Required work: A faithful copy is required of the lines from the top of the entries through the line that contains "PART C: ASSESSMENT OF CAUSE AND RISK", both included, with no pictures.

START Provided information

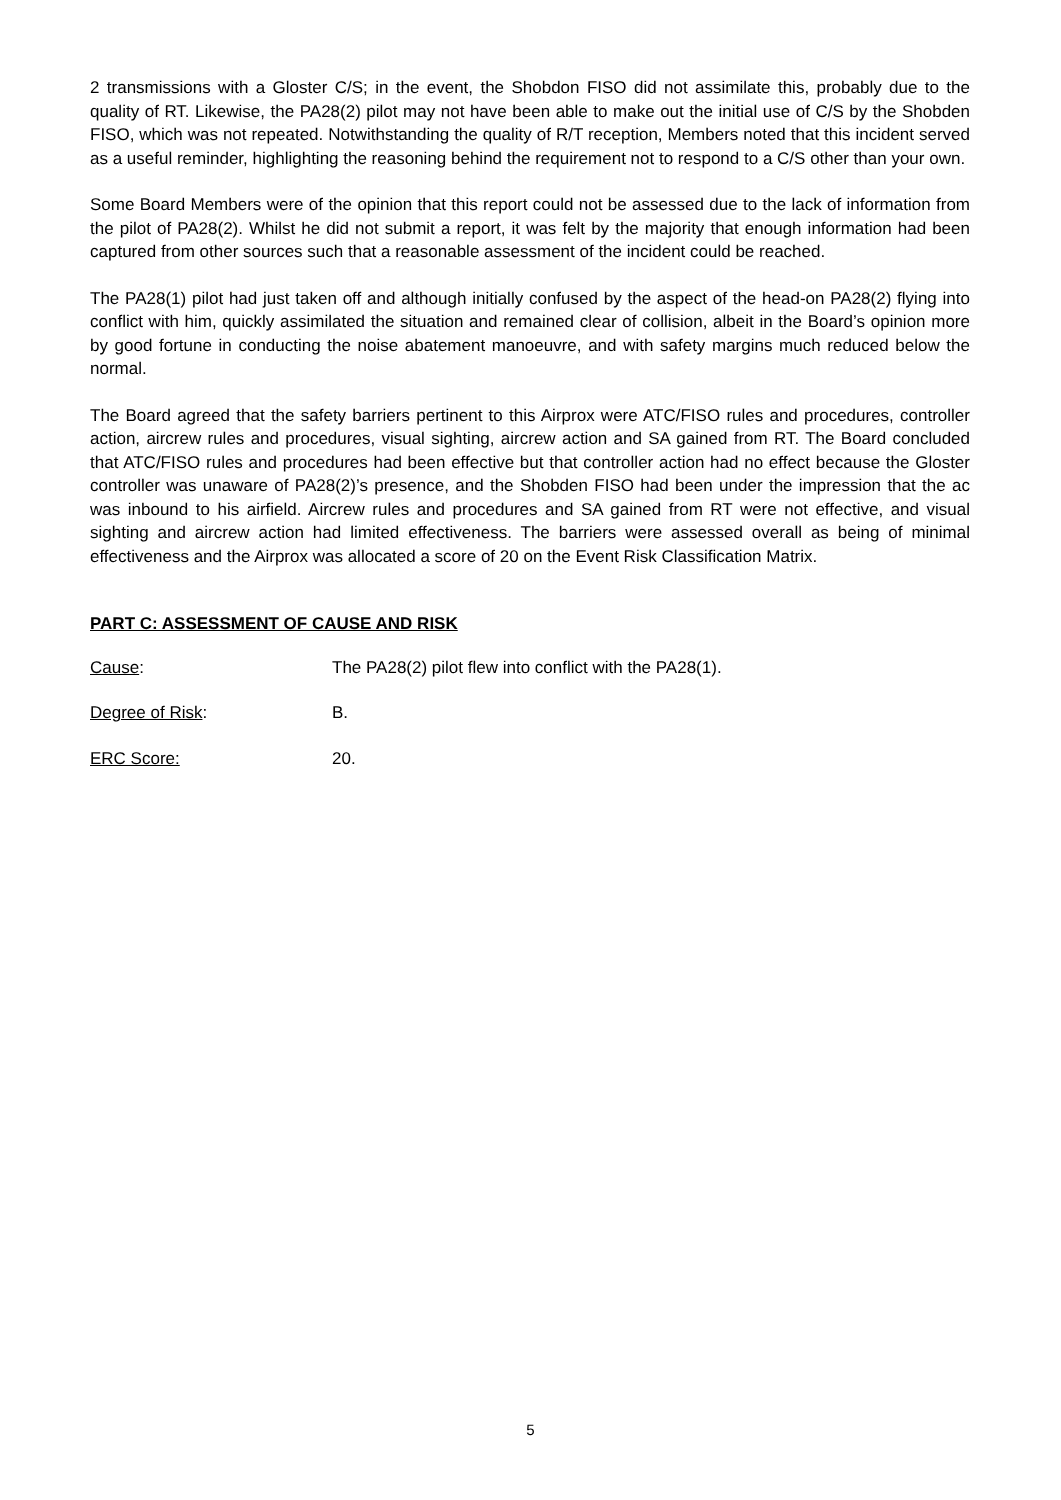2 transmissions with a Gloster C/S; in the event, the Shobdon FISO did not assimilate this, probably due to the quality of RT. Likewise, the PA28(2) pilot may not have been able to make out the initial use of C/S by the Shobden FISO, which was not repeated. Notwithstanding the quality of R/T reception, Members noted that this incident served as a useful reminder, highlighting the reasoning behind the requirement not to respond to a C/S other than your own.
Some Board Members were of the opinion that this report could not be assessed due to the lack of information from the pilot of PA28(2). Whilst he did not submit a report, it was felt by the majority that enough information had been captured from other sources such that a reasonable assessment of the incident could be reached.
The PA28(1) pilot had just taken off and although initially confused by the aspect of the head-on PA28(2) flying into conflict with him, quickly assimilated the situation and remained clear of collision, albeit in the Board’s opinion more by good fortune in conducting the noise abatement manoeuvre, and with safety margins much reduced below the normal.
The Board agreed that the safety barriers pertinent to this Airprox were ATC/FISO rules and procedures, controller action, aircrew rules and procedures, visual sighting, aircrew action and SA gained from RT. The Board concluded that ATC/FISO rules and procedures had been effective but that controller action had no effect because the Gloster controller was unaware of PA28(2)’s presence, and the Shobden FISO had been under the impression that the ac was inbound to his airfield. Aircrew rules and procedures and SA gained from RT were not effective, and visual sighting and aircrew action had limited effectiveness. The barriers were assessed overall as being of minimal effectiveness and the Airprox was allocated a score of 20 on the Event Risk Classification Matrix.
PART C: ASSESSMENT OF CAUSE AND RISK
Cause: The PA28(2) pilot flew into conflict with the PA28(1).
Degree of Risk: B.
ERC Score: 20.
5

END Provided information

Task output:
2 transmissions with a Gloster C/S; in the event, the Shobdon FISO did not assimilate this, probably due to the quality of RT. Likewise, the PA28(2) pilot may not have been able to make out the initial use of C/S by the Shobden FISO, which was not repeated. Notwithstanding the quality of R/T reception, Members noted that this incident served as a useful reminder, highlighting the reasoning behind the requirement not to respond to a C/S other than your own.
Some Board Members were of the opinion that this report could not be assessed due to the lack of information from the pilot of PA28(2). Whilst he did not submit a report, it was felt by the majority that enough information had been captured from other sources such that a reasonable assessment of the incident could be reached.
The PA28(1) pilot had just taken off and although initially confused by the aspect of the head-on PA28(2) flying into conflict with him, quickly assimilated the situation and remained clear of collision, albeit in the Board’s opinion more by good fortune in conducting the noise abatement manoeuvre, and with safety margins much reduced below the normal.
The Board agreed that the safety barriers pertinent to this Airprox were ATC/FISO rules and procedures, controller action, aircrew rules and procedures, visual sighting, aircrew action and SA gained from RT. The Board concluded that ATC/FISO rules and procedures had been effective but that controller action had no effect because the Gloster controller was unaware of PA28(2)’s presence, and the Shobden FISO had been under the impression that the ac was inbound to his airfield. Aircrew rules and procedures and SA gained from RT were not effective, and visual sighting and aircrew action had limited effectiveness. The barriers were assessed overall as being of minimal effectiveness and the Airprox was allocated a score of 20 on the Event Risk Classification Matrix.
PART C: ASSESSMENT OF CAUSE AND RISK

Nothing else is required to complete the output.